En effet, cette garantie est généralement liée à des dommages matériels. Cela signifie que pour activer l’assurance pertes d’exploitation, le contractant doit pouvoir prouver que des dommages matériels ont été causés par le sinistre. Or, dans le cas d’une épidémie, aucun dommage matériel n’est lié à l’arrêt de l’activité.

De plus, les assureurs définissent l’épidémie comme ayant un caractère systématique et généralisé, et donc comme étant inassurable.

Enfin, les contrats d’assurance prévoient bien un volet lié à l’indemnisation en cas de catastrophe naturelle. Cependant les assureurs ont confirmé que cela ne comprenait pas les catastrophes sanitaires.

A part quelques cas très spécifiques et des polices spéciales, telle que celle souscrite par les organisateurs du tournoi de Wimbledon il y a 20 ans, il n'existe donc pas actuellement de contrat qui couvre ce risque. De plus, certaines organisations telles que le Hellfest pensaient être couvertes mais ne le sont pas.

Covid-19 et risque systémique pour les assureurs

Les conséquences de la crise sanitaire et des mesures de confinement révèlent aussi la limite des assureurs et du rôle qu'elles peuvent avoir.

En effet, les assureurs estiment que s'ils devaient indemniser les entreprises touchées par la crise et qui ont dû fermer leur activité, le cout serait de 60 milliards d'euros.

Ce montant représente la totalité des fonds propres des sociétés d'assurance. Par conséquent, si les contrats actuels comprenaient le risque de pandémie, le secteur de l'assurance aurait fait faillite en France.

Le but n'est évidemment pas de faire supporter la totalité de cette charge financière aux assureurs mais une partie.

A ce jour les sociétés d'assurances continuent de prélever des cotisations et ne se sont engagées qu'à verser 400 millions d'euros et ce après un bras de fer avec l'exécutif.

Assurance pandémie : quelles sont les options envisagées ?

Thomas Buberl, président d'AXA, a proposé la création d'un fonds d'assurance catastrophe spécial pour le Coronavirus. Ce dernier fonctionnerait comme le fonds pour les catastrophes naturelles. Actuellement pour chaque contrat d'assurance habitation ou assurance multirisque bureau / commerce, une petite somme est prélevée par l'Etat. En cas de sinistre déclaré catastrophe naturelle, l'état paye les assureurs pour que ces derniers indemnisent leurs clients.

Un groupe de travail constitué de la FFA et du Ministère de l'Economie planche également sur un régime d'assurance pandémie.

Voici les principales caractéristiques de cette nouvelle police qui est à l'étude :

  • cette garantie sera d'ordre public : on ne pourra y déroger et elle sera prévue dans tous les contrats avec pertes d'exploitation même si elle n'est pas décrite dans les conditions générales ;
  • elle fonctionnera comme la couverture des catastrophes naturelles à la différence qu'il n'y aura pas besoin d'un dégât matériel pour qu'elle puisse s'appliquer ;
  • elle ne sera pas rétroactive mais s'appliquera pour les contrats renouvelés tacitement à échéance annuelle ;
  • l'assurance pandémie devrait conduire à une augmentation de 10 à 20% des primes d'assurances sur les contrats de multirisque.

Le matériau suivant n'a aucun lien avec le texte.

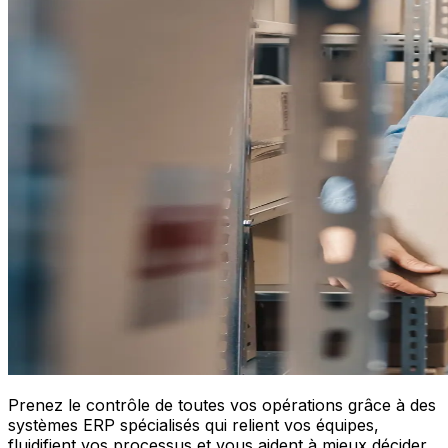
Prenez le contrôle de toutes vos opérations grâce à des
systèmes ERP spécialisés qui relient vos équipes,
fluidifient vos processus et vous aident à mieux décider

Certaines points restent toutefois en suspens :

  • Il n'est pas encore certain que tout le monde puisse en bénéficier. L'assurance pandémie sera peut être réservée aux entreprises les plus fragiles (TPE, PME, libéraux, commerçants et autres indépendants) ;
  • On ne sait pas encore si l'état interviendra dans la gestion de cette assurance ou si l'assureur jouera entièrement le rôle de collecte et de redistribution ;

Cet article sera actualisé lorsque nous aurons connaissance de nouveaux éléments.